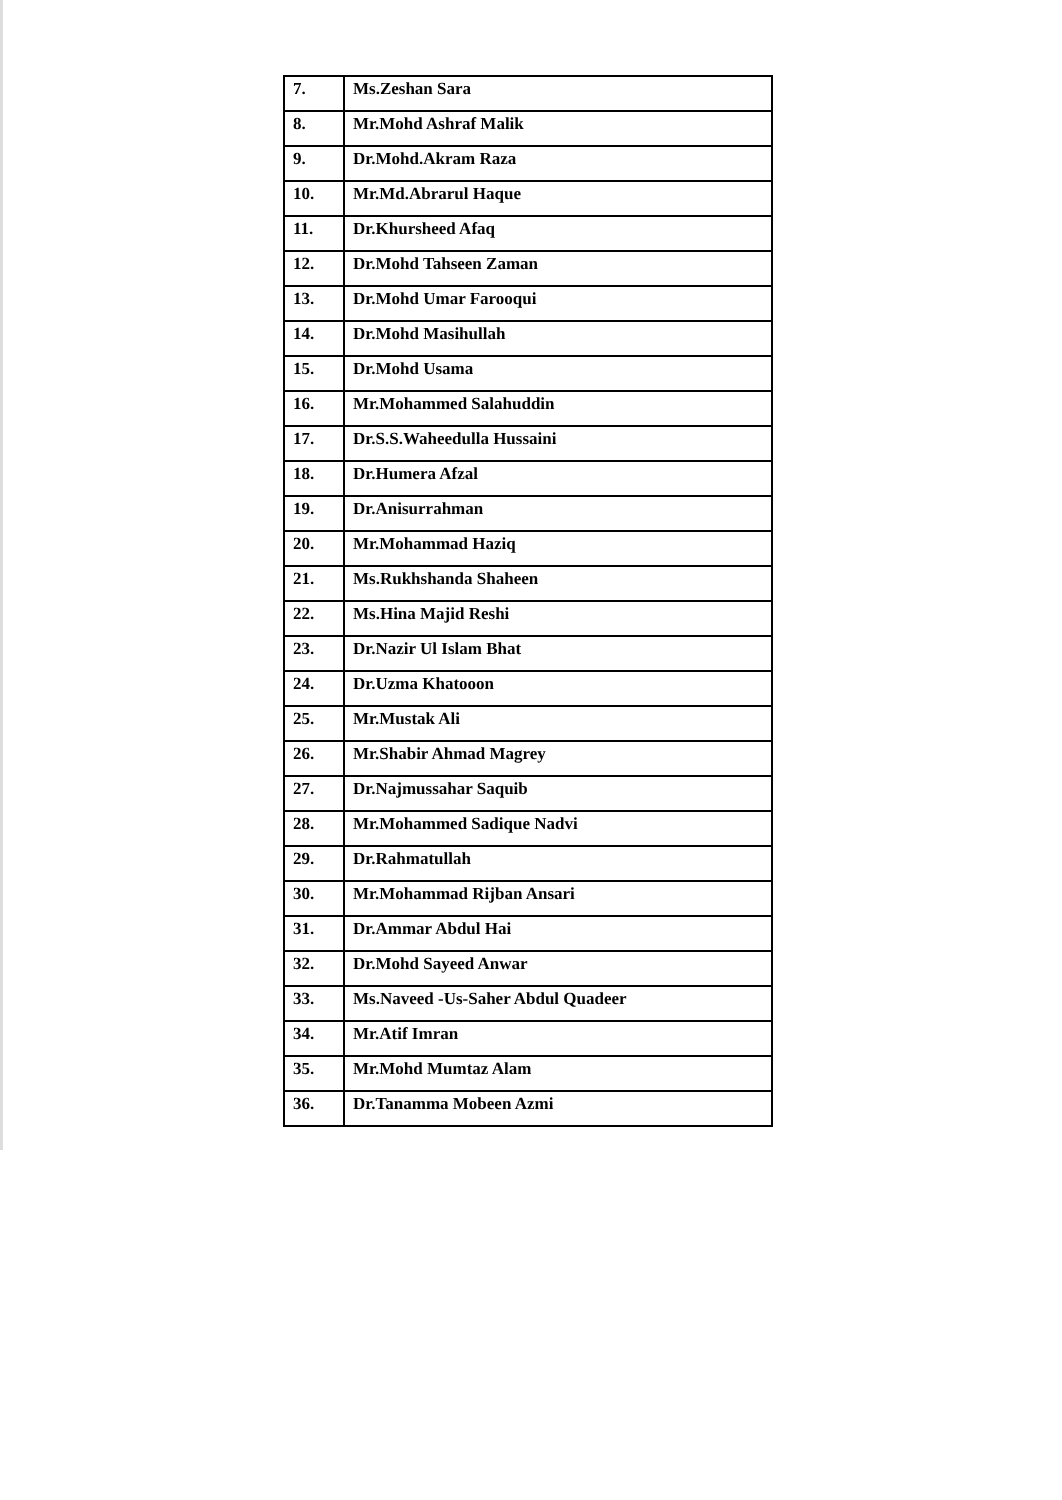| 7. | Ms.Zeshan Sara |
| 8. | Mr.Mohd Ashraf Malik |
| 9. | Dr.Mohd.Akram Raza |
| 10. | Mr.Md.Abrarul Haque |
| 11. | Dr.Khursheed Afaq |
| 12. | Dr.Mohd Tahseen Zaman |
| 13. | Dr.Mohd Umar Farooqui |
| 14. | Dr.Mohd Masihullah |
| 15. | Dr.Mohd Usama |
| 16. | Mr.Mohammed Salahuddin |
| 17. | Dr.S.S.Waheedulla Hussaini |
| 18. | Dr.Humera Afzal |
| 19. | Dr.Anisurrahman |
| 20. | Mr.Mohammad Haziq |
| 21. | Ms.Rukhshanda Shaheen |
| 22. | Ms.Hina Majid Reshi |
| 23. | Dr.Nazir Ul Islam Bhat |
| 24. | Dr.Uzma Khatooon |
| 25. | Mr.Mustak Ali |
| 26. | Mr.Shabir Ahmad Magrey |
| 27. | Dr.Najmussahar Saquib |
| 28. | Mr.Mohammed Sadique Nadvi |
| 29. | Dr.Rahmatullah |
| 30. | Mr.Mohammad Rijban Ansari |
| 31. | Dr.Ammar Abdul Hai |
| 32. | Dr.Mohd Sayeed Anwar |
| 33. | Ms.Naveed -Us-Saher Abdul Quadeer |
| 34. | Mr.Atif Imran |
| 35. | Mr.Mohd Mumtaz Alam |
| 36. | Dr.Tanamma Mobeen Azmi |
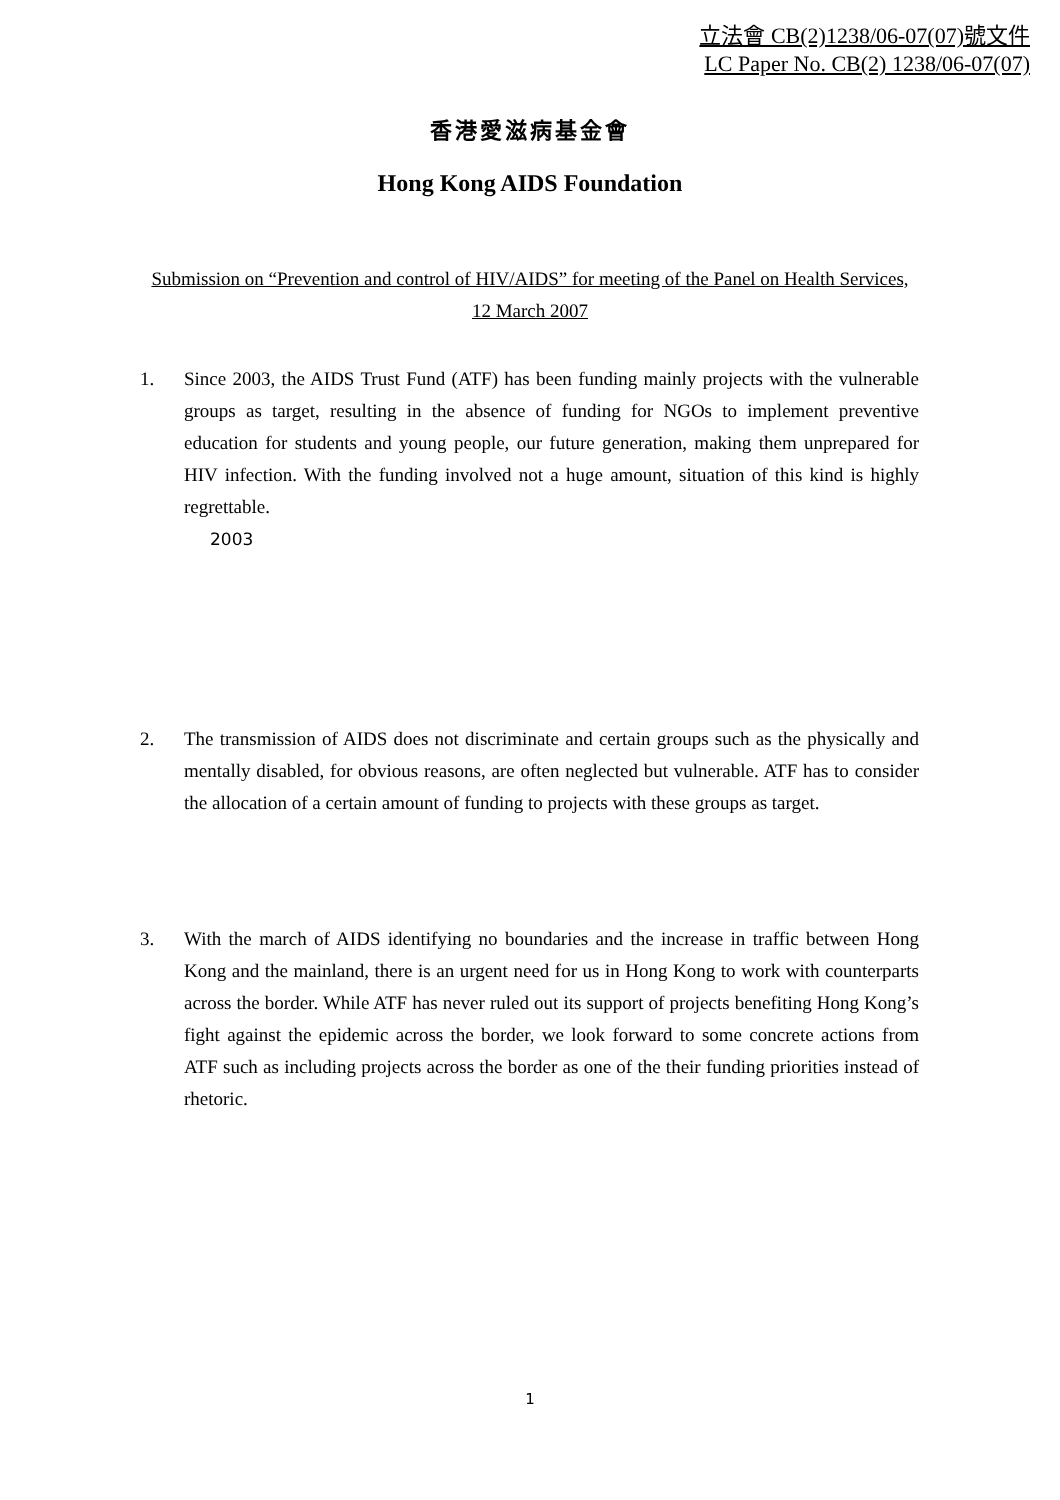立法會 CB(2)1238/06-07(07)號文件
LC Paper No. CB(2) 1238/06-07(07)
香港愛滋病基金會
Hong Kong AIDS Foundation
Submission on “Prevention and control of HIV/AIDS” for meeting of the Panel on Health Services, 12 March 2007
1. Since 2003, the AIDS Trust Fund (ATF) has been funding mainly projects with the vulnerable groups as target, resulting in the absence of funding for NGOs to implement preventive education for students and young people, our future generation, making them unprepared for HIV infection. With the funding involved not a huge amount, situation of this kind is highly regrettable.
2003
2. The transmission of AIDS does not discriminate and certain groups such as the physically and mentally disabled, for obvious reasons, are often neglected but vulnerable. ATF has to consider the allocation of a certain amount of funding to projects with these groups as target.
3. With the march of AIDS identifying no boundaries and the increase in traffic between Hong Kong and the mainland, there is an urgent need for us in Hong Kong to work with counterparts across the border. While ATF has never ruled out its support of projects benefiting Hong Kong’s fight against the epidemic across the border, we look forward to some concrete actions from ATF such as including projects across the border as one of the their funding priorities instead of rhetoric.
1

________________________________________

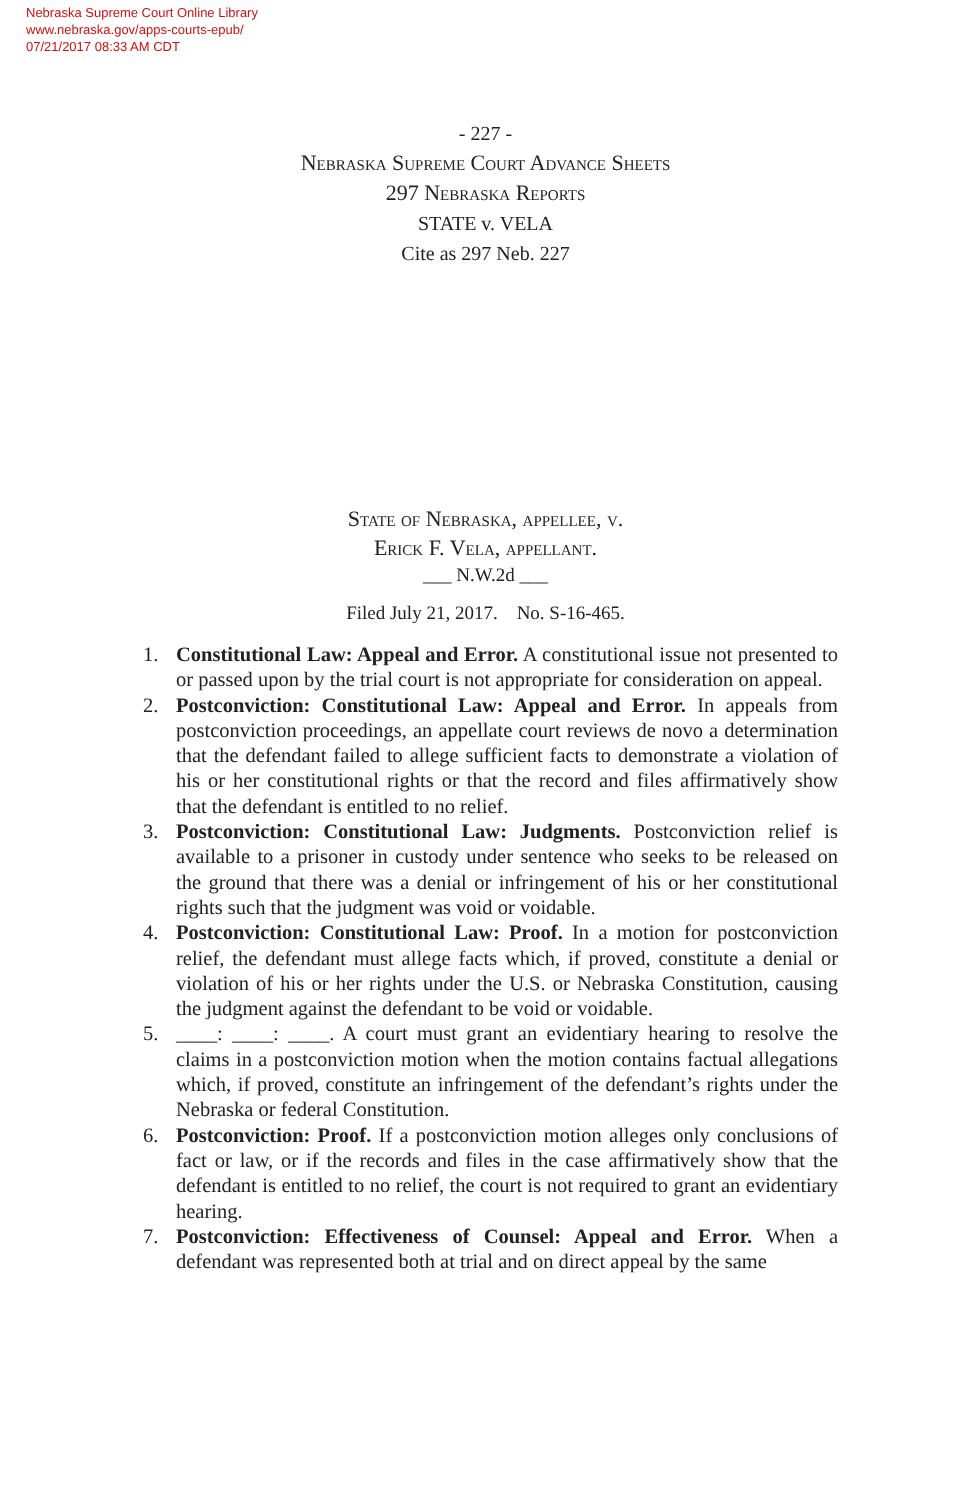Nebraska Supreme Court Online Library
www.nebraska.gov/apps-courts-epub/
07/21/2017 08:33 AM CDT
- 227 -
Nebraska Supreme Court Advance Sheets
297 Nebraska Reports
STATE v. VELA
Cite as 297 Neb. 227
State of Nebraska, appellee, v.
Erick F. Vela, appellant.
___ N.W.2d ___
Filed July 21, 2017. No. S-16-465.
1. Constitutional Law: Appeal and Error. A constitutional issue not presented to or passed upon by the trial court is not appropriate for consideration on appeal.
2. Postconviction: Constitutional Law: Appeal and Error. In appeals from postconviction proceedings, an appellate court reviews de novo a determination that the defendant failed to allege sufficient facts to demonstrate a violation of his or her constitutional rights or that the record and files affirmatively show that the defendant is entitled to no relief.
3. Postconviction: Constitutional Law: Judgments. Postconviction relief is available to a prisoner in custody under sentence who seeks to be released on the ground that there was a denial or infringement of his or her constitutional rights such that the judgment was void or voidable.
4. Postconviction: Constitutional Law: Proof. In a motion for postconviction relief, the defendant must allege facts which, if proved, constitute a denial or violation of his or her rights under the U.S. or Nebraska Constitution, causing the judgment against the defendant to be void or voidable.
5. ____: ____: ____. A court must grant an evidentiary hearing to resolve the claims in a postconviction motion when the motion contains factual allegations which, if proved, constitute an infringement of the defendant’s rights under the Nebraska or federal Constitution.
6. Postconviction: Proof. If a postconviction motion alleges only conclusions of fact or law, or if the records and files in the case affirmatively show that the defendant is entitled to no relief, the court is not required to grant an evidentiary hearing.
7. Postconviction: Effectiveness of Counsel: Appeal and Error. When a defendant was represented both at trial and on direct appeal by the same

________________________________________

Taking the listing above as the source, transcribe only the lines starting at the line with "Erick F. Vela, appellant." and going through the line with "7. Postconviction: Effectiveness", unaltered and with both ends included.

RESULT FOR THIS EXERCISE:
Erick F. Vela, appellant.
___ N.W.2d ___
Filed July 21, 2017. No. S-16-465.
1. Constitutional Law: Appeal and Error. A constitutional issue not presented to or passed upon by the trial court is not appropriate for consideration on appeal.
2. Postconviction: Constitutional Law: Appeal and Error. In appeals from postconviction proceedings, an appellate court reviews de novo a determination that the defendant failed to allege sufficient facts to demonstrate a violation of his or her constitutional rights or that the record and files affirmatively show that the defendant is entitled to no relief.
3. Postconviction: Constitutional Law: Judgments. Postconviction relief is available to a prisoner in custody under sentence who seeks to be released on the ground that there was a denial or infringement of his or her constitutional rights such that the judgment was void or voidable.
4. Postconviction: Constitutional Law: Proof. In a motion for postconviction relief, the defendant must allege facts which, if proved, constitute a denial or violation of his or her rights under the U.S. or Nebraska Constitution, causing the judgment against the defendant to be void or voidable.
5. ____: ____: ____. A court must grant an evidentiary hearing to resolve the claims in a postconviction motion when the motion contains factual allegations which, if proved, constitute an infringement of the defendant’s rights under the Nebraska or federal Constitution.
6. Postconviction: Proof. If a postconviction motion alleges only conclusions of fact or law, or if the records and files in the case affirmatively show that the defendant is entitled to no relief, the court is not required to grant an evidentiary hearing.
7. Postconviction: Effectiveness of Counsel: Appeal and Error. When a defendant was represented both at trial and on direct appeal by the same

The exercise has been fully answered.